Population equilibrium happens when both predator and prey numbers remain unchanged. This occurs when the rates of change for both populations are zero:
x(α − βy) = 0,
−y(γ − δx) = 0.

Solving these equations gives two possible outcomes:
1. Both populations are zero (no predators or prey).
2. Predators and prey reach specific numbers: y = α/β and x = γ/δ.

The first solution means both species are extinct. If both populations are zero, they will stay that way forever. The second solution represents a balance where predator and prey numbers remain stable and non-zero indefinitely. The exact numbers depend on the values of the parameters α, β, γ, and δ.

To determine the stability of the balance point at zero (no life), scientists use a mathematical tool called the Jacobian matrix. For the point (0, 0), the Jacobian becomes:
J(0, 0) = [α, 0; 0, −γ].

The eigenvalues of this matrix are λ₁ = α and λ₂ = −γ. Since α and γ are always positive, the eigenvalues have opposite signs. This means the balance point at zero is unstable, like a saddle point.

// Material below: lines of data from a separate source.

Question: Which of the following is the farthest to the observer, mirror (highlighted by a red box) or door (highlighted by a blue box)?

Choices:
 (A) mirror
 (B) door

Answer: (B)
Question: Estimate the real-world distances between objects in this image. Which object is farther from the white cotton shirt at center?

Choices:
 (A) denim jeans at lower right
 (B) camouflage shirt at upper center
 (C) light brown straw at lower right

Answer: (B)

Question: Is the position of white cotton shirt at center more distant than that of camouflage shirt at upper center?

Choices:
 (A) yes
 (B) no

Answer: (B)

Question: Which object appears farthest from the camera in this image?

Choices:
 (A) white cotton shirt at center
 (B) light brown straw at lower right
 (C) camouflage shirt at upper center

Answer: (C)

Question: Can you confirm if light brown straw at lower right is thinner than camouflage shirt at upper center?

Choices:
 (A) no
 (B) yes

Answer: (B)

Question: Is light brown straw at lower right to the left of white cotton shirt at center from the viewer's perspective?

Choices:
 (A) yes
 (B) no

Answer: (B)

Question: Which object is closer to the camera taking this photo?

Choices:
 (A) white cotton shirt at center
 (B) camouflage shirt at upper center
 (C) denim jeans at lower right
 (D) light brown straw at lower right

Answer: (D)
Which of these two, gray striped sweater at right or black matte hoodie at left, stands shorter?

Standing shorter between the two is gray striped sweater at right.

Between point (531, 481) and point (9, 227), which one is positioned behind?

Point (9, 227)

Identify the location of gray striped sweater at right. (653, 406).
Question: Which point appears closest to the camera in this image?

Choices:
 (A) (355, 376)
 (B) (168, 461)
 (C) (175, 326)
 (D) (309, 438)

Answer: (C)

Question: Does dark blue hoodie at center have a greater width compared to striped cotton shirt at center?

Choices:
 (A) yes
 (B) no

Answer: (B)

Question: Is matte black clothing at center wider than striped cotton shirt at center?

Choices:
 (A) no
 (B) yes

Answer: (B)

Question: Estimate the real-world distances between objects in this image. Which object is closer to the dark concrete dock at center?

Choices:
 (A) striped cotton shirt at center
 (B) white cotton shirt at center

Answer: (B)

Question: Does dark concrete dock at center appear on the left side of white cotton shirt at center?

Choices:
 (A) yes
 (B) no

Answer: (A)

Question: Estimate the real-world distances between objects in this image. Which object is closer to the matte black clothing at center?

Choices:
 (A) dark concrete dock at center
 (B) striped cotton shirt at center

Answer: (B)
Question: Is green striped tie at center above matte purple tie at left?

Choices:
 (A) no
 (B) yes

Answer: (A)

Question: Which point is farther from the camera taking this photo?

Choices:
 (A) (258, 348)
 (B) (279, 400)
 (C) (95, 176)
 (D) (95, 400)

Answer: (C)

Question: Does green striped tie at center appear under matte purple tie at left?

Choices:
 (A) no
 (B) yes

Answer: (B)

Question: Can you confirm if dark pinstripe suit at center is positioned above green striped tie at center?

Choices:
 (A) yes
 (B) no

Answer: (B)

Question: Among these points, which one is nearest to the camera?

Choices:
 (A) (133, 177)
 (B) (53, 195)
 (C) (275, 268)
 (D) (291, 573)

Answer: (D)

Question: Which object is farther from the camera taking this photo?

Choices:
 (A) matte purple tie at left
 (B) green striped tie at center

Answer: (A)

If this point were stable, populations might collapse to zero. However, because it is unstable, extinction is unlikely unless prey is completely removed (causing predators to starve) or predators are removed (allowing prey to grow endlessly).

At the second balance point (γ/δ, α/β), the Jacobian matrix becomes:
J(γ/δ, α/β) = [0, −βγ/δ; αδ/β, 0].

The eigenvalues here are λ₁ = i√(αγ) and λ₂ = −i√(αγ). These values are purely imaginary, meaning the balance point is either a center (with closed, repeating cycles) or a spiral. In this model, the balance point is a center, and populations oscillate in a repeating pattern around it. These cycles have a frequency of ω = √(αγ) and a period of T = 2π/√(αγ).

The conserved quantity V = δx − γ ln(x) + βy − α ln(y) helps describe these cycles. Closed orbits around the balance point show that predator and prey numbers rise and fall in a predictable, repeating pattern.

The constant K = y^α e^−βy x^γ e^−δx represents the value of V for these cycles. Increasing K moves the cycle closer to the balance point. The maximum value of K occurs at the balance point (γ/δ, α/β) and is calculated as K* = (α/(βe))²α (γ/(δe))²γ, where e is Euler’s number.